Elsewhere the misery that is symptomatic of his loneliness is exuded through the use of more subtle arrangements. The best example of this is “We Could Use Your Blood,” which makes use of haunting backing vocals and Shearwater-esque horns and xylophones to transform what starts out as a simple acoustic piece into an extremely beautiful and intricate one.
The blueprint for every song on this album is essentially the same: start quietly, either on acoustic guitar or piano, build slowly with the addition of more instruments until a crescendo is reached at the peak of the song. This is by no means a new formula, but at his best Lone Wolf does it as well as anyone else.
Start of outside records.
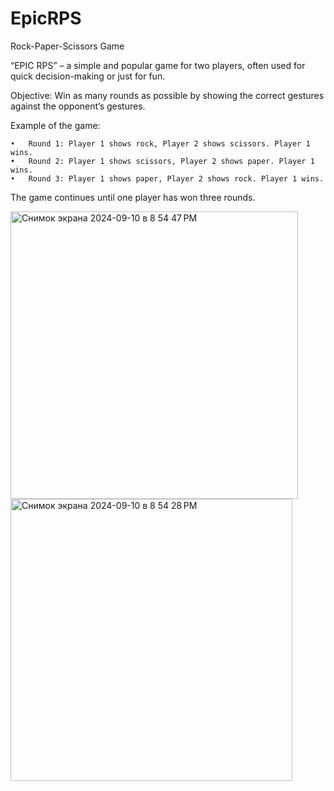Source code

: # EpicRPS
Rock-Paper-Scissors Game

“EPIC RPS” – a simple and popular game for two players, often used for quick decision-making or just for fun.

Objective: Win as many rounds as possible by showing the correct gestures against the opponent’s gestures.

Example of the game:

	•	Round 1: Player 1 shows rock, Player 2 shows scissors. Player 1 wins.
	•	Round 2: Player 1 shows scissors, Player 2 shows paper. Player 1 wins.
	•	Round 3: Player 1 shows paper, Player 2 shows rock. Player 1 wins.

The game continues until one player has won three rounds.


<img width="460" alt="Снимок экрана 2024-09-10 в 8 54 47 PM" src="https://github.com/user-attachments/assets/933e52fd-4e0f-49c3-bade-da888d01ea10">
<img width="451" alt="Снимок экрана 2024-09-10 в 8 54 28 PM" src="https://github.com/user-attachments/assets/35b3c47c-331b-4198-b2b1-eb13e28578f7">
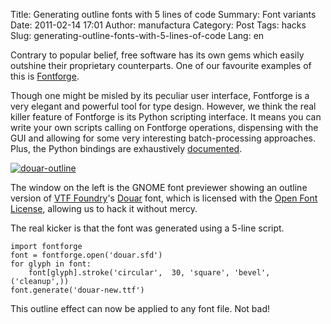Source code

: Title: Generating outline fonts with 5 lines of code
Summary: Font variants
Date: 2011-02-14 17:01
Author: manufactura
Category: Post
Tags: hacks
Slug: generating-outline-fonts-with-5-lines-of-code
Lang: en

Contrary to popular belief, free software has its own gems
which easily outshine their proprietary counterparts. One of our
favourite examples of this is
[Fontforge](http://fontforge.sourceforge.net).

Though one might be misled by its peculiar user interface, Fontforge is
a very elegant and powerful tool for type design. However, we think the
real killer feature of Fontforge is its Python scripting interface. It
means you can write your own scripts calling on Fontforge operations,
dispensing with the GUI and allowing for some very interesting
batch-processing approaches. Plus, the Python bindings are exhaustively
[documented](http://fontforge.sourceforge.net/python.html).

[![]({filename}/media/douar-outline-1024x640.png "douar-outline")]({filename}/media/douar-outline.png)

The window on the left is the GNOME font previewer showing an outline
version of [VTF Foundry](http://www.vtf.fadebiaye.com/)'s
[Douar](http://www.fadebiaye.com/type/douar/) font, which is licensed
with the [Open Font License](http://scripts.sil.org/OFL), allowing us to
hack it without mercy.

The real kicker is that the font was generated using a 5-line script.

    import fontforge
    font = fontforge.open('douar.sfd')
    for glyph in font:
        font[glyph].stroke('circular',  30, 'square', 'bevel', ('cleanup',))
    font.generate('douar-new.ttf')

This outline effect can now be applied to any font file. Not bad!


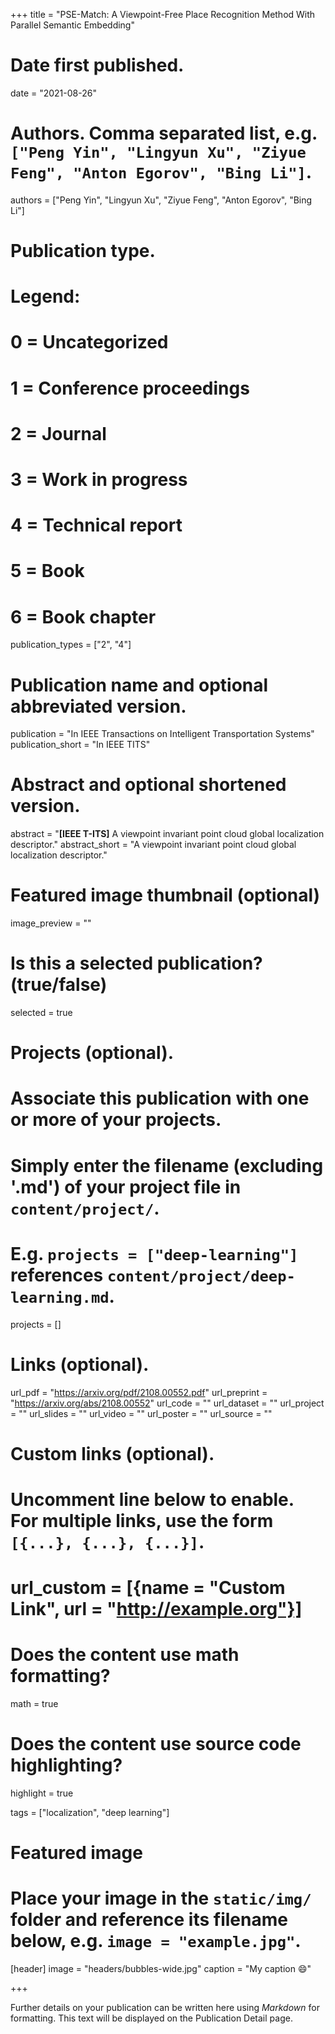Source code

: +++
title = "PSE-Match: A Viewpoint-Free Place Recognition Method With Parallel Semantic Embedding"

# Date first published.
date = "2021-08-26"

# Authors. Comma separated list, e.g. `["Peng Yin", "Lingyun Xu", "Ziyue Feng", "Anton Egorov", "Bing Li"]`.
authors = ["Peng Yin", "Lingyun Xu", "Ziyue Feng", "Anton Egorov", "Bing Li"]

# Publication type.
# Legend:
# 0 = Uncategorized
# 1 = Conference proceedings
# 2 = Journal
# 3 = Work in progress
# 4 = Technical report
# 5 = Book
# 6 = Book chapter
publication_types = ["2", "4"]

# Publication name and optional abbreviated version.
publication = "In IEEE Transactions on Intelligent Transportation Systems"
publication_short = "In IEEE TITS"

# Abstract and optional shortened version.
abstract = "**[IEEE T-ITS]** A viewpoint invariant point cloud global localization descriptor."
abstract_short = "A viewpoint invariant point cloud global localization descriptor."

# Featured image thumbnail (optional)
image_preview = ""

# Is this a selected publication? (true/false)
selected = true

# Projects (optional).
#   Associate this publication with one or more of your projects.
#   Simply enter the filename (excluding '.md') of your project file in `content/project/`.
#   E.g. `projects = ["deep-learning"]` references `content/project/deep-learning.md`.
projects = []

# Links (optional).
url_pdf = "https://arxiv.org/pdf/2108.00552.pdf"
url_preprint = "https://arxiv.org/abs/2108.00552"
url_code = ""
url_dataset = ""
url_project = ""
url_slides = ""
url_video = ""
url_poster = ""
url_source = ""

# Custom links (optional).
#   Uncomment line below to enable. For multiple links, use the form `[{...}, {...}, {...}]`.
# url_custom = [{name = "Custom Link", url = "http://example.org"}]

# Does the content use math formatting?
math = true

# Does the content use source code highlighting?
highlight = true

tags = ["localization", "deep learning"]

# Featured image
# Place your image in the `static/img/` folder and reference its filename below, e.g. `image = "example.jpg"`.
[header]
image = "headers/bubbles-wide.jpg"
caption = "My caption 😄"

+++

Further details on your publication can be written here using *Markdown* for formatting. This text will be displayed on the Publication Detail page.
Every song has at least one moment of brilliance in it, either lyrically or musically and often both. However sometimes just the one highlight isn’t enough and there are a couple of less interesting tracks here such as “Russian Winter” and “Soldiers,” which both appear on the album’s significantly weaker second half.
‘The Devil and I’ is an album that may have a difficult time finding an audience. It lacks that originality that can make it stand out to hard core indie fans and harbours few real hooks for the more casual listener to latch on to. Nevertheless anybody who does give it a chance will have a hard time not being charmed by Marshall’s mischievous tone and delightful imagery and there is a chance this will be a gradual hit as time rolls on.